(1.) Being aggrieved by the dismissal of a criminal complaint, the complainant has preferred this Acquittal Appeal to assail the legality and validity of the judgment passed by Eighth Additional Sessions Judge, (FTC), Durg, acquitting the respondent No.1, from the charges under Section 420, 406 and 376 of the IPC.
(2.) Facts of the matter, as gathered from the material on record, would reveal that appellant and accused had an affair leading to engagement for marriage and in the said course both the parties got engaged by exchange of rings, and thereafter, they got married in Gandharva form in a local temple, and eventually applied for marriage before the Marriage Officer under the Special Marriage Act 1954. However, according to the appellant, the accused did not appear before the Marriage Officer and thus he committed cheating, criminal breach of trust and rape upon her person on promise to marry.
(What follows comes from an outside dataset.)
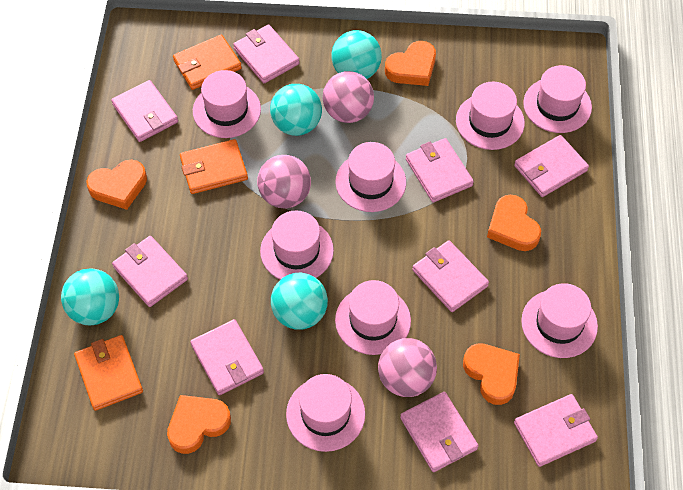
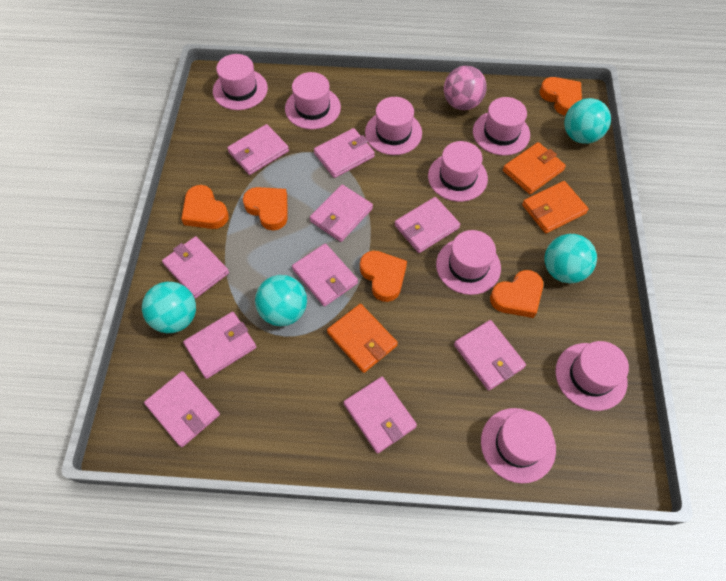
pink ball: [257,155,311,209] [323,71,374,123] [378,338,437,397] = 3 -> [444,66,487,110] = 1
pink wallet: [111,80,178,142] [112,236,188,307] [190,319,264,395] [233,24,300,83] [400,392,478,472] [406,138,474,202] [412,240,489,312] [514,135,589,197] [514,394,598,467] = 9 -> [144,371,220,447] [162,236,229,298] [183,312,256,379] [227,124,289,175] [292,243,358,307] [310,185,373,242] [314,128,375,178] [344,377,417,453] [395,197,460,253] [454,320,526,391] = 10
(3.) There is no dispute about the fact that the complainant was more than 18 years of age when they develope affair and intimacy some time in the year 1996 - 1997. It is also not in dispute that during their interaction at personal level they became physical with the consent of each other and at that point of time, the appellant did not resist physical relation on the ground that such relation cannot be maintained prior to marriage. Merely because the marriage did not fructify at a later point of time, an offence under Section 376 would not be made out when both the parties agreed for sexual relations with eyes wide open and being aware of the consequences of the same. Had it been a case where the prosecutrix would be minor being less than 18 years of age, the entire legal position would be different. However, when both the parties are major and had a love affair at the time when they develop physical relations, an offence under Section 376 is not made out.